Die Befürworter von Eurobonds heben weiter hervor, dass ein großer, einheitlicher, liquider Markt entsteht, der für Investoren attraktiv ist. Das stimmt – und ist genau das Problem. Die gegenüber vergleichbaren Staatsanleihen höheren Renditen locken. Das hohe Kapitalangebot lässt den Druck auf die einzelnen Staaten und –viel wichtiger- auf die Eurozone insgesamt sinken, das Haus in Ordnung zu bringen. (Vergessen wir nicht: Selbst Musterknabe Deutschland hat eine Staatsverschuldung weit über dem Maastricht-Kriterium von 60%. Die Bund-Renditen sind u.a. deshalb „künstlich“ niedrig, weil die SNB den Franken mit Bund-Käufen gegen den Euro schwächt.)

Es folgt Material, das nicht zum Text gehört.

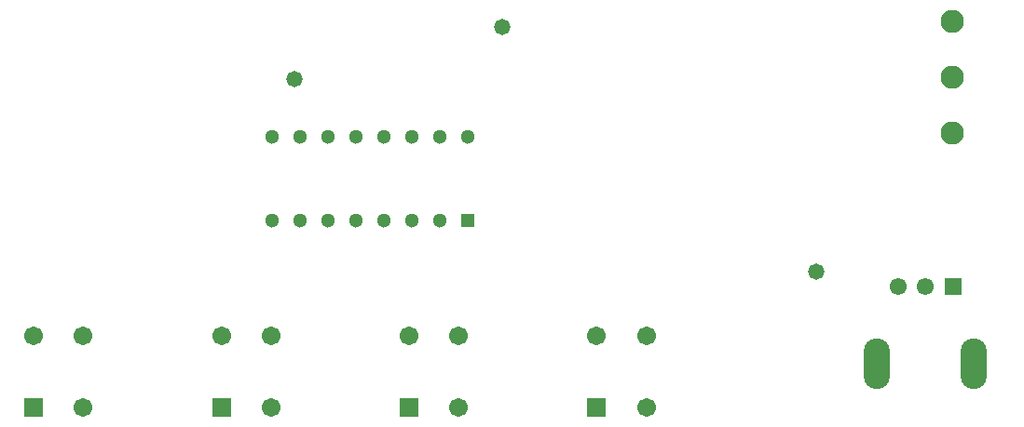
<source format=gbs>
G04*
G04 #@! TF.GenerationSoftware,Altium Limited,Altium Designer,21.0.8 (223)*
G04*
G04 Layer_Color=16711935*
%FSLAX25Y25*%
%MOIN*%
G70*
G04*
G04 #@! TF.SameCoordinates,11A2A22B-46B4-42A7-8BC6-B1AC857C9469*
G04*
G04*
G04 #@! TF.FilePolarity,Negative*
G04*
G01*
G75*
%ADD24C,0.06102*%
%ADD25R,0.06102X0.06102*%
G04:AMPARAMS|DCode=26|XSize=94.49mil|YSize=181.1mil|CornerRadius=47.24mil|HoleSize=0mil|Usage=FLASHONLY|Rotation=180.000|XOffset=0mil|YOffset=0mil|HoleType=Round|Shape=RoundedRectangle|*
%AMROUNDEDRECTD26*
21,1,0.09449,0.08661,0,0,180.0*
21,1,0.00000,0.18110,0,0,180.0*
1,1,0.09449,0.00000,0.04331*
1,1,0.09449,0.00000,0.04331*
1,1,0.09449,0.00000,-0.04331*
1,1,0.09449,0.00000,-0.04331*
%
%ADD26ROUNDEDRECTD26*%
%ADD27C,0.08280*%
%ADD28R,0.06706X0.06706*%
%ADD29C,0.06706*%
%ADD30C,0.05118*%
%ADD31R,0.05118X0.05118*%
%ADD32C,0.05800*%
D24*
X444157Y176459D02*
D03*
X454000D02*
D03*
D25*
X463843D02*
D03*
D26*
X436677Y148900D02*
D03*
X471323D02*
D03*
D27*
X463700Y271500D02*
D03*
Y251500D02*
D03*
Y231500D02*
D03*
D28*
X134942Y133105D02*
D03*
X202075D02*
D03*
X269208D02*
D03*
X336342D02*
D03*
D29*
X152658D02*
D03*
Y158695D02*
D03*
X134942D02*
D03*
X219792Y133105D02*
D03*
Y158695D02*
D03*
X202075D02*
D03*
X286925Y133105D02*
D03*
Y158695D02*
D03*
X269208D02*
D03*
X354058Y133105D02*
D03*
Y158695D02*
D03*
X336342D02*
D03*
D30*
X290200Y230100D02*
D03*
X280200D02*
D03*
X270200D02*
D03*
X260200D02*
D03*
X250200D02*
D03*
X240200D02*
D03*
X230200D02*
D03*
X220200D02*
D03*
Y200100D02*
D03*
X230200D02*
D03*
X240200D02*
D03*
X250200D02*
D03*
X260200D02*
D03*
X270200D02*
D03*
X280200D02*
D03*
D31*
X290200D02*
D03*
D32*
X228300Y250800D02*
D03*
X415000Y181844D02*
D03*
X302400Y269300D02*
D03*
M02*

</source>
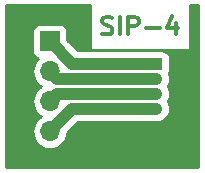
<source format=gbr>
G04 #@! TF.GenerationSoftware,KiCad,Pcbnew,(5.1.2)-2*
G04 #@! TF.CreationDate,2019-06-28T14:40:01+03:00*
G04 #@! TF.ProjectId,Sip-4 To Standart,5369702d-3420-4546-9f20-5374616e6461,rev?*
G04 #@! TF.SameCoordinates,Original*
G04 #@! TF.FileFunction,Copper,L1,Top*
G04 #@! TF.FilePolarity,Positive*
%FSLAX46Y46*%
G04 Gerber Fmt 4.6, Leading zero omitted, Abs format (unit mm)*
G04 Created by KiCad (PCBNEW (5.1.2)-2) date 2019-06-28 14:40:01*
%MOMM*%
%LPD*%
G04 APERTURE LIST*
%ADD10C,0.300000*%
%ADD11R,1.700000X1.700000*%
%ADD12O,1.700000X1.700000*%
%ADD13R,1.000000X1.000000*%
%ADD14O,1.000000X1.000000*%
%ADD15C,1.000000*%
%ADD16C,0.254000*%
G04 APERTURE END LIST*
D10*
X46351428Y-25372142D02*
X46565714Y-25443571D01*
X46922857Y-25443571D01*
X47065714Y-25372142D01*
X47137142Y-25300714D01*
X47208571Y-25157857D01*
X47208571Y-25015000D01*
X47137142Y-24872142D01*
X47065714Y-24800714D01*
X46922857Y-24729285D01*
X46637142Y-24657857D01*
X46494285Y-24586428D01*
X46422857Y-24515000D01*
X46351428Y-24372142D01*
X46351428Y-24229285D01*
X46422857Y-24086428D01*
X46494285Y-24015000D01*
X46637142Y-23943571D01*
X46994285Y-23943571D01*
X47208571Y-24015000D01*
X47851428Y-25443571D02*
X47851428Y-23943571D01*
X48565714Y-25443571D02*
X48565714Y-23943571D01*
X49137142Y-23943571D01*
X49280000Y-24015000D01*
X49351428Y-24086428D01*
X49422857Y-24229285D01*
X49422857Y-24443571D01*
X49351428Y-24586428D01*
X49280000Y-24657857D01*
X49137142Y-24729285D01*
X48565714Y-24729285D01*
X50065714Y-24872142D02*
X51208571Y-24872142D01*
X52565714Y-24443571D02*
X52565714Y-25443571D01*
X52208571Y-23872142D02*
X51851428Y-24943571D01*
X52780000Y-24943571D01*
D11*
X41910000Y-26035000D03*
D12*
X41910000Y-28575000D03*
X41910000Y-31115000D03*
X41910000Y-33655000D03*
D13*
X50925001Y-27940000D03*
D14*
X50925001Y-29210000D03*
X50925001Y-30480000D03*
X50925001Y-31750000D03*
D15*
X43815000Y-27940000D02*
X41910000Y-26035000D01*
X50925001Y-27940000D02*
X43815000Y-27940000D01*
X42545000Y-29210000D02*
X41910000Y-28575000D01*
X50925001Y-29210000D02*
X42545000Y-29210000D01*
X42545000Y-30480000D02*
X41910000Y-31115000D01*
X50925001Y-30480000D02*
X42545000Y-30480000D01*
X43815000Y-31750000D02*
X41910000Y-33655000D01*
X50925001Y-31750000D02*
X43815000Y-31750000D01*
D16*
G36*
X45280715Y-26795000D02*
G01*
X53779286Y-26795000D01*
X53779286Y-22987000D01*
X54483000Y-22987000D01*
X54483000Y-36703000D01*
X38227000Y-36703000D01*
X38227000Y-28575000D01*
X40417815Y-28575000D01*
X40446487Y-28866111D01*
X40531401Y-29146034D01*
X40669294Y-29404014D01*
X40854866Y-29630134D01*
X41080986Y-29815706D01*
X41135791Y-29845000D01*
X41080986Y-29874294D01*
X40854866Y-30059866D01*
X40669294Y-30285986D01*
X40531401Y-30543966D01*
X40446487Y-30823889D01*
X40417815Y-31115000D01*
X40446487Y-31406111D01*
X40531401Y-31686034D01*
X40669294Y-31944014D01*
X40854866Y-32170134D01*
X41080986Y-32355706D01*
X41135791Y-32385000D01*
X41080986Y-32414294D01*
X40854866Y-32599866D01*
X40669294Y-32825986D01*
X40531401Y-33083966D01*
X40446487Y-33363889D01*
X40417815Y-33655000D01*
X40446487Y-33946111D01*
X40531401Y-34226034D01*
X40669294Y-34484014D01*
X40854866Y-34710134D01*
X41080986Y-34895706D01*
X41338966Y-35033599D01*
X41618889Y-35118513D01*
X41837050Y-35140000D01*
X41982950Y-35140000D01*
X42201111Y-35118513D01*
X42481034Y-35033599D01*
X42739014Y-34895706D01*
X42965134Y-34710134D01*
X43150706Y-34484014D01*
X43288599Y-34226034D01*
X43373513Y-33946111D01*
X43389845Y-33780286D01*
X44285132Y-32885000D01*
X50980753Y-32885000D01*
X51147500Y-32868577D01*
X51361448Y-32803676D01*
X51558624Y-32698284D01*
X51731450Y-32556449D01*
X51873285Y-32383623D01*
X51978677Y-32186447D01*
X52043578Y-31972499D01*
X52065492Y-31750000D01*
X52043578Y-31527501D01*
X51978677Y-31313553D01*
X51873285Y-31116377D01*
X51872155Y-31115000D01*
X51873285Y-31113623D01*
X51978677Y-30916447D01*
X52043578Y-30702499D01*
X52065492Y-30480000D01*
X52043578Y-30257501D01*
X51978677Y-30043553D01*
X51873285Y-29846377D01*
X51872155Y-29845000D01*
X51873285Y-29843623D01*
X51978677Y-29646447D01*
X52043578Y-29432499D01*
X52065492Y-29210000D01*
X52043578Y-28987501D01*
X51978677Y-28773553D01*
X51972704Y-28762379D01*
X52014503Y-28684180D01*
X52050813Y-28564482D01*
X52063073Y-28440000D01*
X52063073Y-27964561D01*
X52065492Y-27940000D01*
X52063073Y-27915439D01*
X52063073Y-27440000D01*
X52050813Y-27315518D01*
X52014503Y-27195820D01*
X51955538Y-27085506D01*
X51876186Y-26988815D01*
X51779495Y-26909463D01*
X51669181Y-26850498D01*
X51549483Y-26814188D01*
X51425001Y-26801928D01*
X50425001Y-26801928D01*
X50393809Y-26805000D01*
X44285132Y-26805000D01*
X43398072Y-25917941D01*
X43398072Y-25185000D01*
X43385812Y-25060518D01*
X43349502Y-24940820D01*
X43290537Y-24830506D01*
X43211185Y-24733815D01*
X43114494Y-24654463D01*
X43004180Y-24595498D01*
X42884482Y-24559188D01*
X42760000Y-24546928D01*
X41060000Y-24546928D01*
X40935518Y-24559188D01*
X40815820Y-24595498D01*
X40705506Y-24654463D01*
X40608815Y-24733815D01*
X40529463Y-24830506D01*
X40470498Y-24940820D01*
X40434188Y-25060518D01*
X40421928Y-25185000D01*
X40421928Y-26885000D01*
X40434188Y-27009482D01*
X40470498Y-27129180D01*
X40529463Y-27239494D01*
X40608815Y-27336185D01*
X40705506Y-27415537D01*
X40815820Y-27474502D01*
X40884687Y-27495393D01*
X40854866Y-27519866D01*
X40669294Y-27745986D01*
X40531401Y-28003966D01*
X40446487Y-28283889D01*
X40417815Y-28575000D01*
X38227000Y-28575000D01*
X38227000Y-22987000D01*
X45280715Y-22987000D01*
X45280715Y-26795000D01*
X45280715Y-26795000D01*
G37*
X45280715Y-26795000D02*
X53779286Y-26795000D01*
X53779286Y-22987000D01*
X54483000Y-22987000D01*
X54483000Y-36703000D01*
X38227000Y-36703000D01*
X38227000Y-28575000D01*
X40417815Y-28575000D01*
X40446487Y-28866111D01*
X40531401Y-29146034D01*
X40669294Y-29404014D01*
X40854866Y-29630134D01*
X41080986Y-29815706D01*
X41135791Y-29845000D01*
X41080986Y-29874294D01*
X40854866Y-30059866D01*
X40669294Y-30285986D01*
X40531401Y-30543966D01*
X40446487Y-30823889D01*
X40417815Y-31115000D01*
X40446487Y-31406111D01*
X40531401Y-31686034D01*
X40669294Y-31944014D01*
X40854866Y-32170134D01*
X41080986Y-32355706D01*
X41135791Y-32385000D01*
X41080986Y-32414294D01*
X40854866Y-32599866D01*
X40669294Y-32825986D01*
X40531401Y-33083966D01*
X40446487Y-33363889D01*
X40417815Y-33655000D01*
X40446487Y-33946111D01*
X40531401Y-34226034D01*
X40669294Y-34484014D01*
X40854866Y-34710134D01*
X41080986Y-34895706D01*
X41338966Y-35033599D01*
X41618889Y-35118513D01*
X41837050Y-35140000D01*
X41982950Y-35140000D01*
X42201111Y-35118513D01*
X42481034Y-35033599D01*
X42739014Y-34895706D01*
X42965134Y-34710134D01*
X43150706Y-34484014D01*
X43288599Y-34226034D01*
X43373513Y-33946111D01*
X43389845Y-33780286D01*
X44285132Y-32885000D01*
X50980753Y-32885000D01*
X51147500Y-32868577D01*
X51361448Y-32803676D01*
X51558624Y-32698284D01*
X51731450Y-32556449D01*
X51873285Y-32383623D01*
X51978677Y-32186447D01*
X52043578Y-31972499D01*
X52065492Y-31750000D01*
X52043578Y-31527501D01*
X51978677Y-31313553D01*
X51873285Y-31116377D01*
X51872155Y-31115000D01*
X51873285Y-31113623D01*
X51978677Y-30916447D01*
X52043578Y-30702499D01*
X52065492Y-30480000D01*
X52043578Y-30257501D01*
X51978677Y-30043553D01*
X51873285Y-29846377D01*
X51872155Y-29845000D01*
X51873285Y-29843623D01*
X51978677Y-29646447D01*
X52043578Y-29432499D01*
X52065492Y-29210000D01*
X52043578Y-28987501D01*
X51978677Y-28773553D01*
X51972704Y-28762379D01*
X52014503Y-28684180D01*
X52050813Y-28564482D01*
X52063073Y-28440000D01*
X52063073Y-27964561D01*
X52065492Y-27940000D01*
X52063073Y-27915439D01*
X52063073Y-27440000D01*
X52050813Y-27315518D01*
X52014503Y-27195820D01*
X51955538Y-27085506D01*
X51876186Y-26988815D01*
X51779495Y-26909463D01*
X51669181Y-26850498D01*
X51549483Y-26814188D01*
X51425001Y-26801928D01*
X50425001Y-26801928D01*
X50393809Y-26805000D01*
X44285132Y-26805000D01*
X43398072Y-25917941D01*
X43398072Y-25185000D01*
X43385812Y-25060518D01*
X43349502Y-24940820D01*
X43290537Y-24830506D01*
X43211185Y-24733815D01*
X43114494Y-24654463D01*
X43004180Y-24595498D01*
X42884482Y-24559188D01*
X42760000Y-24546928D01*
X41060000Y-24546928D01*
X40935518Y-24559188D01*
X40815820Y-24595498D01*
X40705506Y-24654463D01*
X40608815Y-24733815D01*
X40529463Y-24830506D01*
X40470498Y-24940820D01*
X40434188Y-25060518D01*
X40421928Y-25185000D01*
X40421928Y-26885000D01*
X40434188Y-27009482D01*
X40470498Y-27129180D01*
X40529463Y-27239494D01*
X40608815Y-27336185D01*
X40705506Y-27415537D01*
X40815820Y-27474502D01*
X40884687Y-27495393D01*
X40854866Y-27519866D01*
X40669294Y-27745986D01*
X40531401Y-28003966D01*
X40446487Y-28283889D01*
X40417815Y-28575000D01*
X38227000Y-28575000D01*
X38227000Y-22987000D01*
X45280715Y-22987000D01*
X45280715Y-26795000D01*
M02*

</source>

Der einheitliche Zins verschleiert die zugrunde liegende ungleiche Entwicklung der einzelnen Länder genauso wie der gemeinsame Währungsraum in der Vergangenheit immer wieder verhindert hat, dass auseinanderlaufende Entwicklungen rechtzeitig aufgebrochen sind.

Der Vorschlag der EU-Kommission führt darüber hinaus zu noch mehr Bürokratie: Nach ihrer Vorstellung sollen Transferzahlungen Marktmechanismen ersetzen, indem entgangene Zinsvorteile kompensiert werden.

Marktmechanismen werden durch bürokratische Verfahren ersetzt – eines der Grundübel der Eurozone wird weiter ausgebaut statt eingeschränkt.

Mit Eurobonds wird eine trügerische Sicherheit erzeugt, die in ein noch viel größeres Desaster führt.